## SOURCE RECORDS
════════
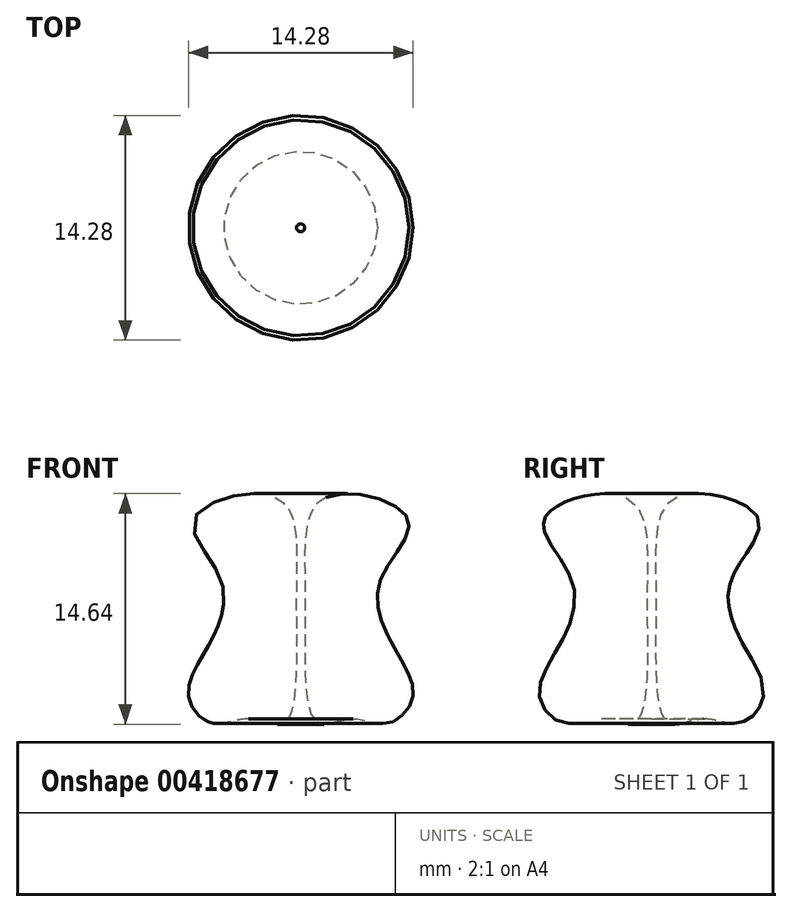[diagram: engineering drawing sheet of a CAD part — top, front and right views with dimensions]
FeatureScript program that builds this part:
annotation { "Feature Type Name" : "Feature", "Feature Type Description" : "" }
export const myFeature = defineFeature(function(context is Context, id is Id, definition is map)
    precondition{}
    {
        {
            var Q0;
            Q0=qCreatedBy(makeId("Front.planeOp"),FACE);
            var sketch = newSketch(context, id + "F0", { "sketchPlane" : qUnion([Q0])});
            skFitSpline(sketch, "E0", {"points": [v(1.34, 6.05) * mm, v(0, 0) * mm, v(0.73, -8.23) * mm, v(2.9, -8.03) * mm, v(5.29, -8.3) * mm, v(6.85, -6.53) * mm, v(5.49, -3.2) * mm, v(4.8, 0.88) * mm, v(6.5, 4.69) * mm, v(1.34, 6.05) * mm]});
            skLineSegment(sketch, "E1", {"start": v(-0.28, 3.73) * mm, "end": v(-0.28, 4.68) * mm});
            skSolve(sketch);
        }
        {
            var Q0;
            Q0 = qSketchRegion(id + "F0", true);
            var Q1;
            Q1=sQuery(id+"F0.wireOp",EDGE,"E1");
            revolve(context, id + "F1", {"surfaceOperationType" : NewSurfaceOperationType.NEW, "entities" : qUnion([Q0]), "axis" : qUnion([Q1]), "revolveType" : RevolveType.FULL});
        }
    });
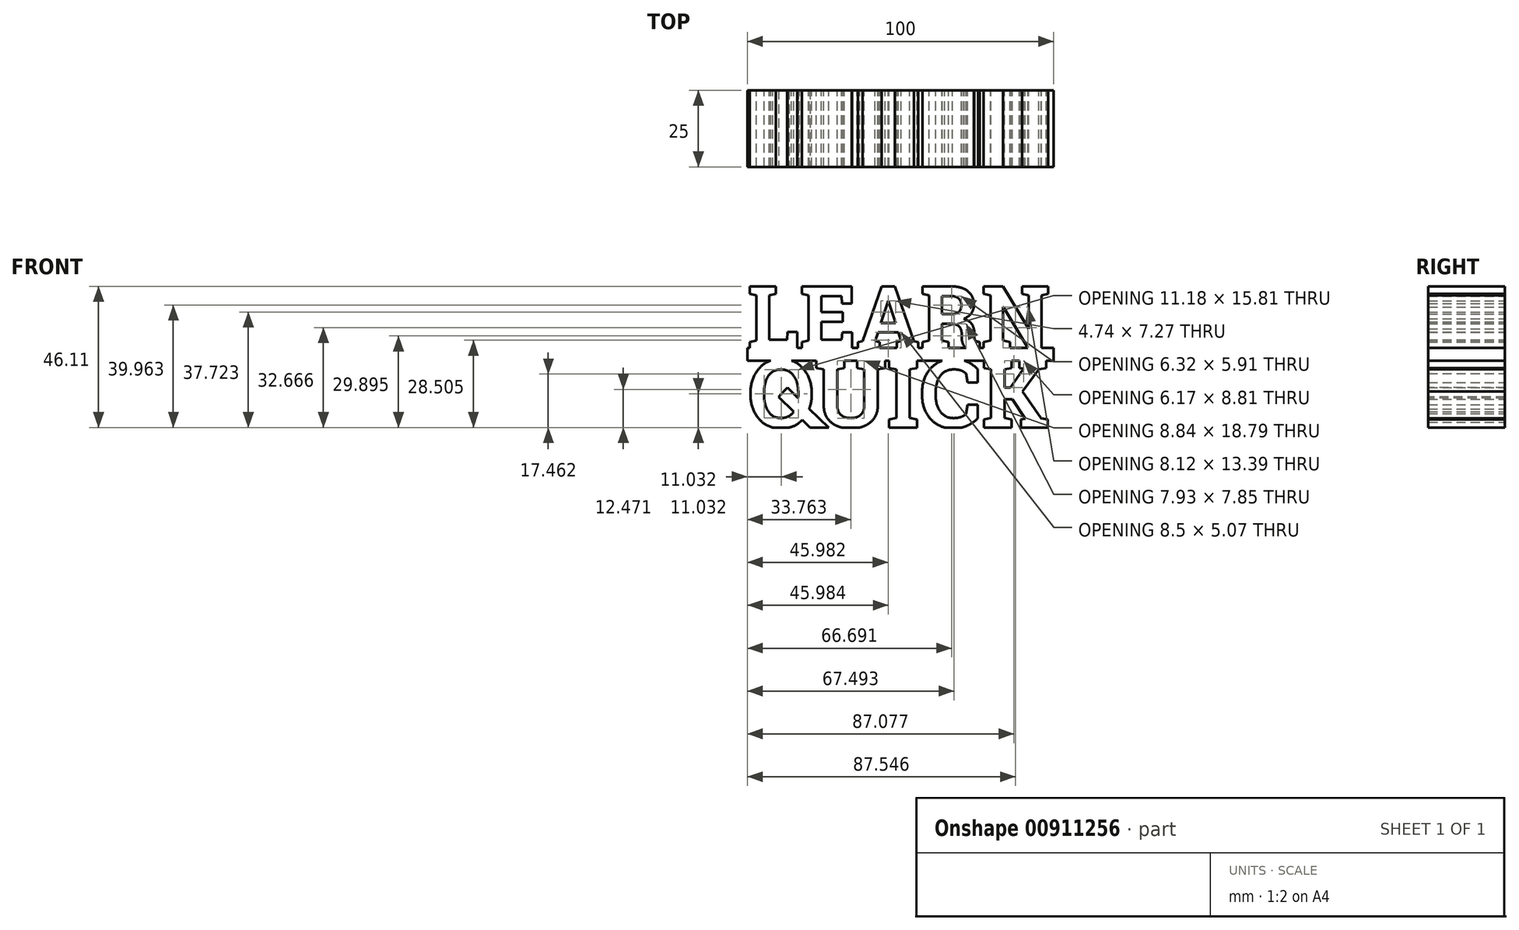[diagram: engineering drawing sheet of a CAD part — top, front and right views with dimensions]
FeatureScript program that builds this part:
════════
## DESCRIPTION OF THE TASK
Copy the listing above word for word, every line of it, but leave out the pictures.

## WORKED ANSWER
[diagram: engineering drawing sheet of a CAD part — top, front and right views with dimensions]
FeatureScript program that builds this part:
annotation { "Feature Type Name" : "Feature", "Feature Type Description" : "" }
export const myFeature = defineFeature(function(context is Context, id is Id, definition is map)
    precondition{}
    {
        {
            var Q0;
            Q0=qCreatedBy(makeId("Front.planeOp"),FACE);
            var sketch = newSketch(context, id + "F0", { "sketchPlane" : qUnion([Q0])});
            skFitSpline(sketch, "E0", {"points": [v(1.34, 6.05) * mm, v(0, 0) * mm, v(0.73, -8.23) * mm, v(2.9, -8.03) * mm, v(5.29, -8.3) * mm, v(6.85, -6.53) * mm, v(5.49, -3.2) * mm, v(4.8, 0.88) * mm, v(6.5, 4.69) * mm, v(1.34, 6.05) * mm]});
            skLineSegment(sketch, "E1", {"start": v(-0.28, 3.73) * mm, "end": v(-0.28, 4.68) * mm});
            skSolve(sketch);
        }
        {
            var Q0;
            Q0 = qSketchRegion(id + "F0", true);
            var Q1;
            Q1=sQuery(id+"F0.wireOp",EDGE,"E1");
            revolve(context, id + "F1", {"surfaceOperationType" : NewSurfaceOperationType.NEW, "entities" : qUnion([Q0]), "axis" : qUnion([Q1]), "revolveType" : RevolveType.FULL});
        }
    });
[diagram: engineering drawing sheet of a CAD part — top, front and right views with dimensions]
FeatureScript program that builds this part:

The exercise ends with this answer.